RIO DE JANEIRO, RJ - MPRJ quer devolução do prédio do antigo DOPS à União.
O Ministério Público Federal (MPF-RJ) recomendou ao Ministério da Gestão e Inovação em Serviços Públicos (MGI) e à Secretaria do Patrimônio da União (SPU), que adotem, no prazo de 60 dias, as providências necessárias para reverter ao patrimônio da União o imóvel do antigo Departamento de Ordem Política e Social (Dops).
O prédio, situado na Rua da Relação, nº 38/40, no centro do Rio de Janeiro, deve ser destinado à criação de um centro de memória em defesa dos direitos humanos e dos grupos sociais vítimas da violência de Estado cometida naquele local.
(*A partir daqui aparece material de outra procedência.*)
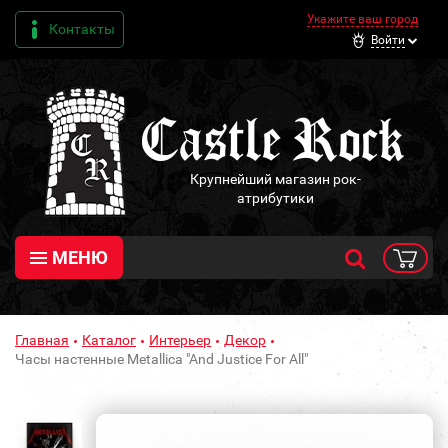
Укажите ваш город
Контакты
Войти
Крупнейший магазин рок-
атрибутики
МЕНЮ
Главная
Каталог
Интерьер
Декор
Часы настенные Metallica "And Justice For All"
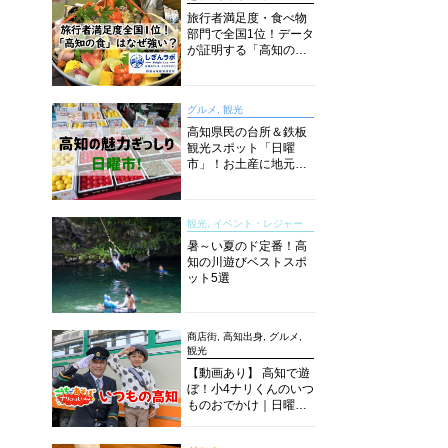
旅行者満足度・食べ物
部門で全国1位！データ
が証明する「高知の
食」の実力【しぎんラ
ボレポート】
グルメ, 観光
高知県民の台所＆鉄板
観光スポット「日曜
市」！お土産に地元野
菜、ソウルフードまで
なんでもそろう高知の
巨大街路市を徹底解
観光, イベント・レジャー
説！
暑～い夏のド定番！高
知の川遊びベストスポ
ット5選
商店街, 高知出身, グルメ,
観光
【動画あり】 高知で遊
ぼ！小4ナリくんのいつ
ものおでかけ｜日曜市
に水族館に路面電車に
あちこち巡り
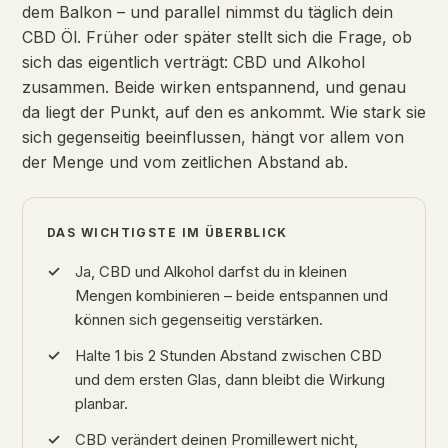
dem Balkon – und parallel nimmst du täglich dein
CBD Öl. Früher oder später stellt sich die Frage, ob
sich das eigentlich verträgt: CBD und Alkohol
zusammen. Beide wirken entspannend, und genau
da liegt der Punkt, auf den es ankommt. Wie stark sie
sich gegenseitig beeinflussen, hängt vor allem von
der Menge und vom zeitlichen Abstand ab.
DAS WICHTIGSTE IM ÜBERBLICK
Ja, CBD und Alkohol darfst du in kleinen
Mengen kombinieren – beide entspannen und
können sich gegenseitig verstärken.
Halte 1 bis 2 Stunden Abstand zwischen CBD
und dem ersten Glas, dann bleibt die Wirkung
planbar.
CBD verändert deinen Promillewert nicht,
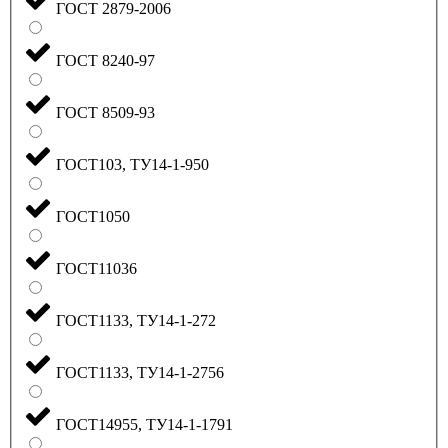
ГОСТ 2879-2006
ГОСТ 8240-97
ГОСТ 8509-93
ГОСТ103, ТУ14-1-950
ГОСТ1050
ГОСТ11036
ГОСТ1133, ТУ14-1-272
ГОСТ1133, ТУ14-1-2756
ГОСТ14955, ТУ14-1-1791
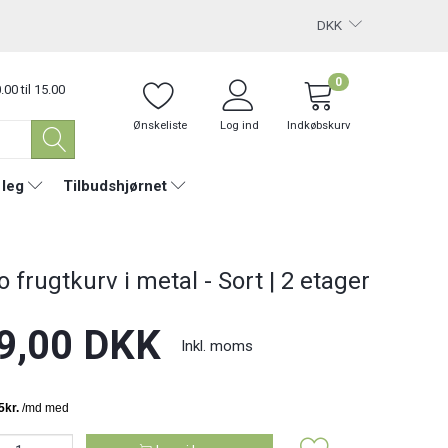
DKK
0
.00 til 15.00
Ønskeliste
Log ind
Indkøbskurv
 leg
Tilbudshjørnet
 frugtkurv i metal - Sort | 2 etager
9,00 DKK
Inkl. moms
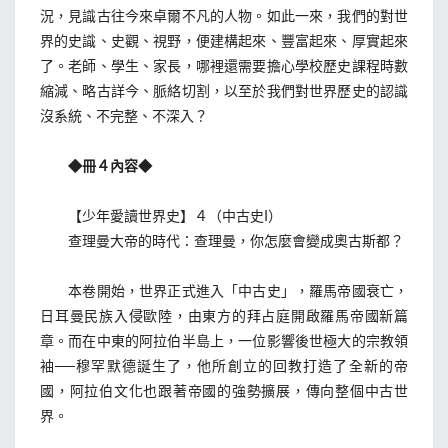
況，見識古往今來卓爾不凡的人物。如此一來，我們的對世
界的史識、史觀、視野，便建構起來、豐富起來、厚實起來
了。老師、學生、家長，哪裡還需要擔心學校歷史課程時數
縮減、略古詳今、脈絡切割，以至於我們對世界歷史的認識
沒系統、不完整、不深入？
◆冊４內容◆
【少年愛讀世界史】４（中古史I）
查理曼大帝的時代：查理曼，你怎麼會變成奧古斯都？
本卷開始，世界正式進入「中古史」，羅馬帝國衰亡，
日耳曼民族入侵歐陸，由東方的拜占庭開啟羅馬帝國新篇
章。而在中東的阿拉伯半島上，一位影響後世極大的宗教領
袖──穆罕默德誕生了，他所創立的回教打造了全新的帝
國，阿拉伯文化也跟著帝國的強勢擴展，傳向整個中古世
界。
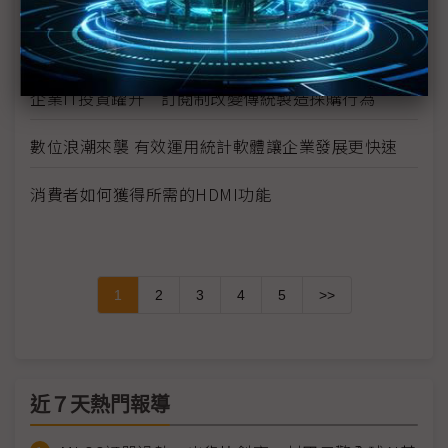
務再進化
價格差更要進場 緯創創投瞄準3大方向
企業IT投資躍升 訂閱制改變傳統製造採購行為
數位浪潮來襲 有效運用統計軟體讓企業發展更快速
消費者如何獲得所需的HDMI功能
1
2
3
4
5
>>
近７天熱門報導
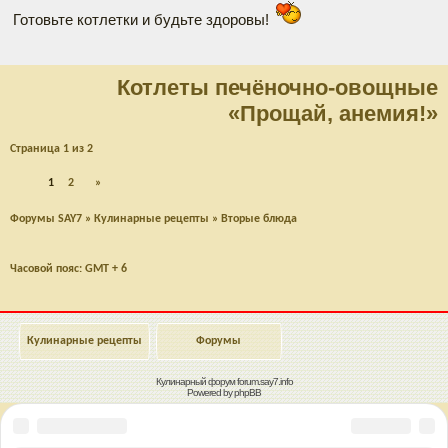
Готовьте котлетки и будьте здоровы!
Котлеты печёночно-овощные
«Прощай, анемия!»
Страница
1
из
2
1
2
»
Форумы SAY7
»
Кулинарные рецепты
»
Вторые блюда
Часовой пояс: GMT + 6
Кулинарные рецепты
Форумы
Кулинарный форум
forum.say7.info
Powered by
phpBB
Наверх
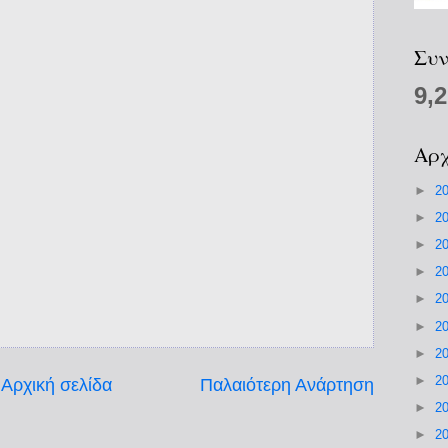
Συν
9,
Αρχ
►
2
►
2
►
2
►
2
►
2
►
2
►
2
►
2
Αρχική σελίδα
Παλαιότερη Ανάρτηση
►
2
►
2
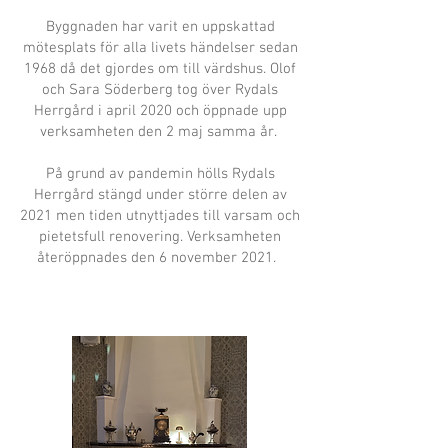
Byggnaden har varit en uppskattad
mötesplats för alla livets händelser sedan
1968 då det gjordes om till värdshus. Olof
och Sara Söderberg tog över Rydals
Herrgård i april 2020 och öppnade upp
verksamheten den 2 maj samma år.
På grund av pandemin hölls Rydals
Herrgård stängd under större delen av
2021 men tiden utnyttjades till varsam och
pietetsfull renovering. Verksamheten
återöppnades den 6 november 2021.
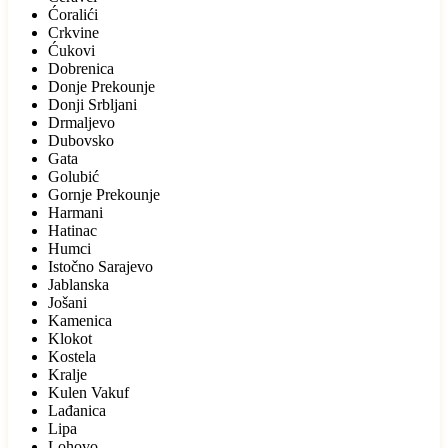
Ćoralići
Crkvine
Ćukovi
Dobrenica
Donje Prekounje
Donji Srbljani
Drmaljevo
Dubovsko
Gata
Golubić
Gornje Prekounje
Harmani
Hatinac
Humci
Istočno Sarajevo
Jablanska
Jošani
Kamenica
Klokot
Kostela
Kralje
Kulen Vakuf
Lađanica
Lipa
Lohovo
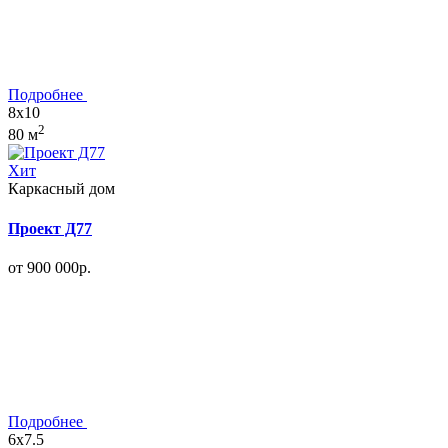
Подробнее
8x10
2
80 м
Хит
Каркасный дом
Проект Д77
от 900 000р.
Подробнее
6x7.5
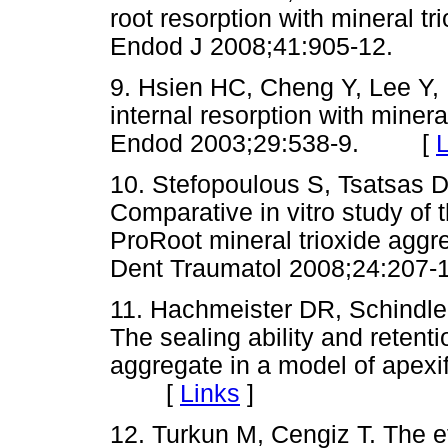
root resorption with mineral tr
Endod J 2008;41:905-12.
9. Hsien HC, Cheng Y, Lee Y, 
internal resorption with minera
Endod 2003;29:538-9. [
L
10. Stefopoulous S, Tsatsas 
Comparative in vitro study of t
ProRoot mineral trioxide aggre
Dent Traumatol 2008;24:2
11. Hachmeister DR, Schindl
The sealing ability and retenti
aggregate in a model of apexi
[
Links
]
12. Turkun M, Cengiz T. The e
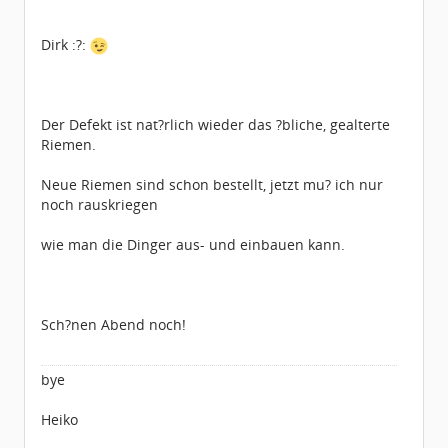
Dirk :?:
Der Defekt ist nat?rlich wieder das ?bliche, gealterte
Riemen.
Neue Riemen sind schon bestellt, jetzt mu? ich nur
noch rauskriegen
wie man die Dinger aus- und einbauen kann.
Sch?nen Abend noch!
bye
Heiko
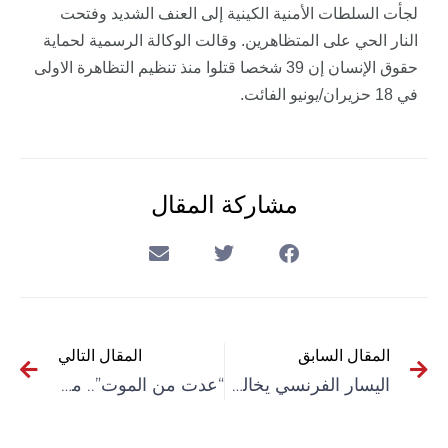
لجأت السلطات الأمنية الكينية إلى العنف الشديد وفتحت
النار الحي على المتظاهرين. وقالت الوكالة الرسمية لحماية
حقوق الإنسان إن 39 شخصا قتلوا منذ تنظيم التظاهرة الاولى
في 18 حزيران/يونيو الفائت.
مشاركة المقال
المقال السابق
المقال التالي
اليسار الفرنسي يخالف التوقعات وينتصر في الانتخابات التشريعية
“عدت من الموت”.. معزّز عبيات شاهد آخر على جرائم الاحتلال في حق الأسرى الفلسطينيين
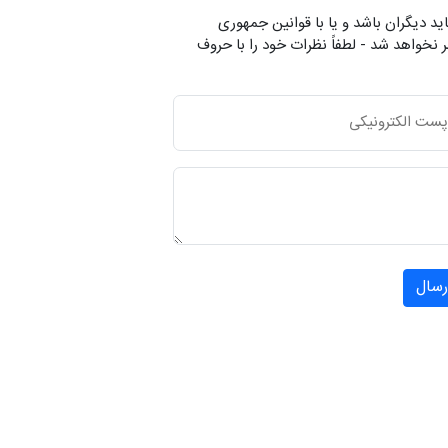
ید دیگران باشد و یا با قوانین جمهوری
 نخواهد شد - لطفاً نظرات خود را با حروف
رسال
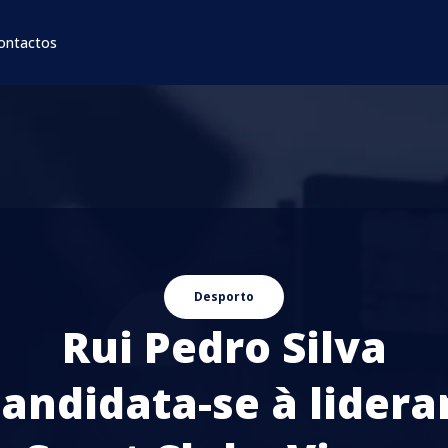
ontactos
Desporto
Rui Pedro Silva
andidata-se à lider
Pertencente originalmente à União, o imóvel foi doado ao extinto Estado da Guanabara, na década de 1960.
A época, a doação teve a condição de uso para fins policiais e com obrigação de preservação. Entretanto, o prédio não cumpriu sua destinação e está abandonado há mais de quinze anos, em estado de conservação precário. Segundo a recomendação do MPF, um parecer técnico do MDHC concluiu que as condições da cessão foram descumpridas, o que justifica a reversão do imóvel ao patrimônio federal.
A recomendação é resultado de um inquérito civil público instaurado em março de 2024, a partir de representação do coletivo ‘RJ Memória Verdade Justiça e Reparação.’ Em 17 de junho daquele ano, o MPF coordenou uma visita técnica ao imóvel, com a presença de representantes de diversas instituições e constatou o “estado crítico de deterioração do imóvel. No entanto, também foram identificados elementos de memória ainda preservados, como antigas carceragens e documentação original. A transformação desse espaço em um centro de memória é uma medida de justiça e reparação histórica. Preservar esse imóvel é afirmar o compromisso do Estado brasileiro com a verdade, a democracia e os direitos humanos. Locais como o antigo Dops não podem ser esquecidos ou apagados. Eles precisam ser ressignificados como espaços de resistência, lembrança e aprendizado para as futuras gerações”. Afirma o procurador regional dos Direitos do Cidadão adjunto Julio Araujo.
O Ministério dos Direitos Humanos e da Cidadania (MDHC) também expressou interesse em firmar acordo com o governo estadual, para viabilizar a transformação do prédio em centro de memória, com apoio e financiamento.
“Com a recomendação, o MPF pretende assegurar uma solução definitiva para a proteção do imóvel, de seu acervo histórico e da memória das vítimas das graves violações de direitos humanos cometidas durante o regime militar”, conclui Julio Araujo.